Your task is to repeat the entries underneath exactly, minus the pictures.
===== Supplied entries
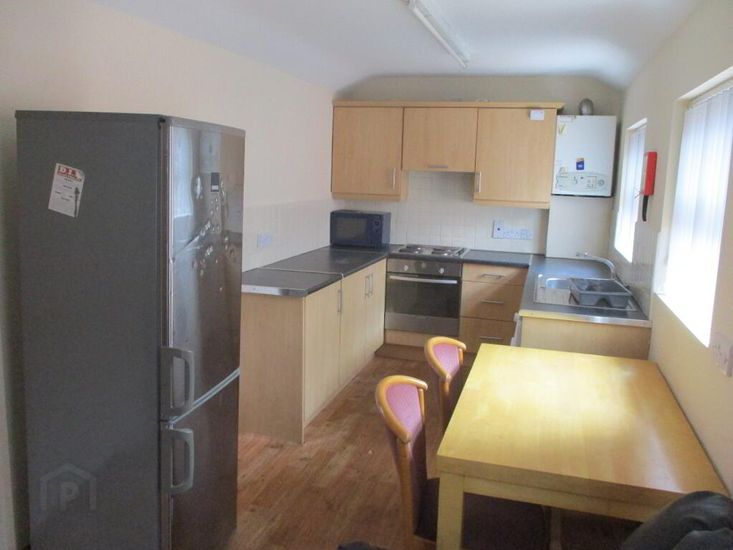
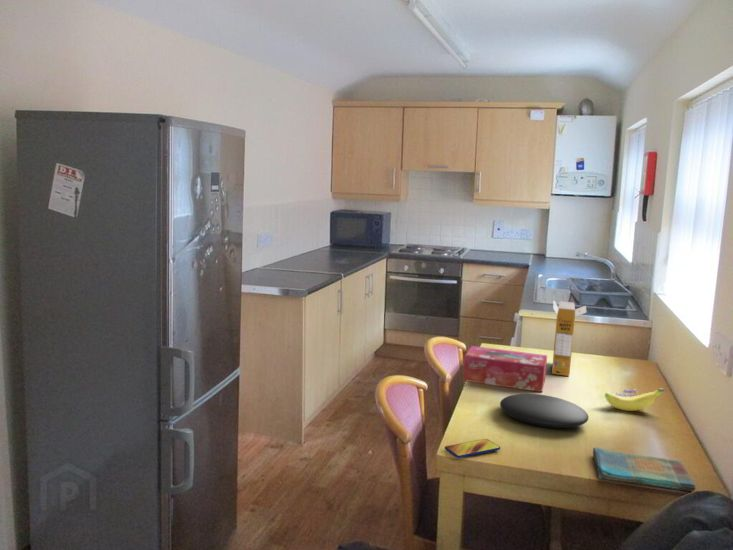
+ plate [499,393,590,429]
+ smartphone [444,438,501,459]
+ banana [604,387,666,412]
+ dish towel [592,446,697,492]
+ tissue box [462,345,548,393]
+ cereal box [551,300,587,377]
==========
Problem solution:
+ plate [499,393,590,429]
+ smartphone [444,438,501,459]
+ banana [604,387,666,412]
+ dish towel [592,446,697,492]
+ tissue box [462,345,548,393]
+ cereal box [551,300,587,377]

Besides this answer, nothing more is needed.